歌とダンスのひとつの役目
5年ほど前の外部イベントで共演者の男性アイドルグループのステージパフォーマンスを見て、「ああ、力強さでは男性に勝てないな。ならば歌とダンスの表現力とメンバーがシンクロできるような正確性に磨きをかけよう」と考えました。
そして、この時に決めたことがもうひとつあります。
「楽曲」の演目を増やそう、ということです。
そもそもスペーズは「歌って踊る男装アイドル」になることを目指して結成されていません。歌・ダンス以外に役者、モデル、MC、リポーターなど色々な分野で活躍できる男装パフォーマーを発掘、育成することを目的として生まれた集団です。
活動を開始した頃は歌唱楽曲は1曲しかなく、ほかは芝居系の演目でした。ただ、芝居系の演目であっても劇中に歌唱するミュージカル風のものがありましたから、歌がまったくなかったわけではありません。でも、結成したばかりの6年前のセットリストは「芝居系」の演目ばかりでした。
外部の公演に出演する目的のひとつが「新規のファンの獲得」です。外部の公演は大きく分けて2種類あります。ライブハウスで上演する「クローズな空間」でのライブと、屋外や大きなイベント内ステージといった「オープンな場所」でのライブです。そして後者は大体の場合、「ライブを見るのは無料」です。
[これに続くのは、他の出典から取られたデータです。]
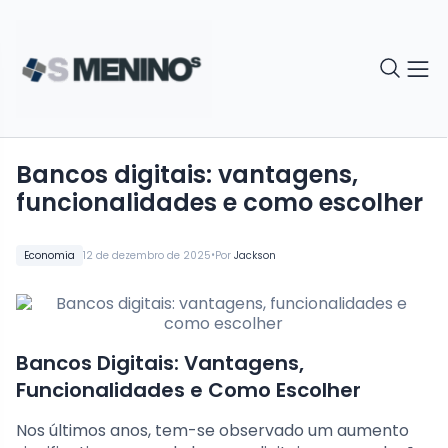
Bancos digitais: vantagens,
funcionalidades e como escolher
•
Economia
12 de dezembro de 2025
Por
Jackson
Bancos Digitais: Vantagens,
Funcionalidades e Como Escolher
Nos últimos anos, tem-se observado um aumento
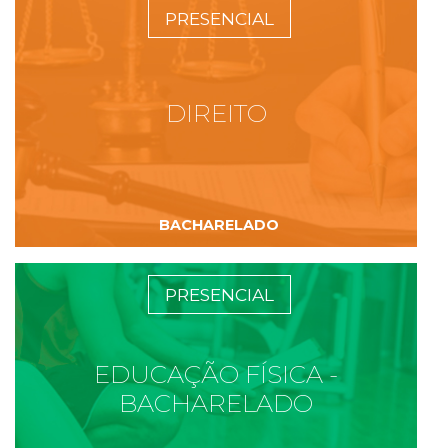
PRESENCIAL
DIREITO
BACHARELADO
PRESENCIAL
EDUCAÇÃO FÍSICA -
BACHARELADO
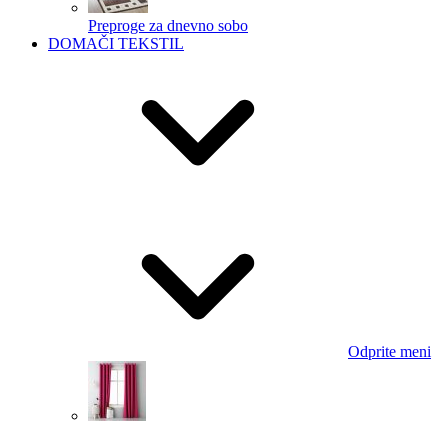
Preproge za dnevno sobo
DOMAČI TEKSTIL
Odprite meni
オープンの場所で行き交う人々の足を止めさせ、ステージ上の男装メンバーに注目してもらうために「芝居系の演目」は不利でした。劇は途中から見てもなんのことやらわからないからです。別に料金を払っているわけではないので、面白くなければ、ステージから離れていってしまいます。
チラ見した一瞬でスペーズに興味をもってもらうためには「楽曲」が有効であろうと、当時のメンバーたちと意見が一致しました。
舵を切りなおしたスペーズは楽曲発表に力を入れ、その方針は現在も続いています。もちろん「芝居系の演目」の制作も並行しています。
スペーズに興味を持ってもらい、一緒に楽しんでもらうという意味で、「歌とダンス」というパフォーマンスには大切な役目があります。しかし、それを披露することだけがスペーズの最終的な目標ではありません。
メジャーシーンで活躍できる男装パフォーマーを輩出すること。スペーズの挑戦はまだまだ続きます。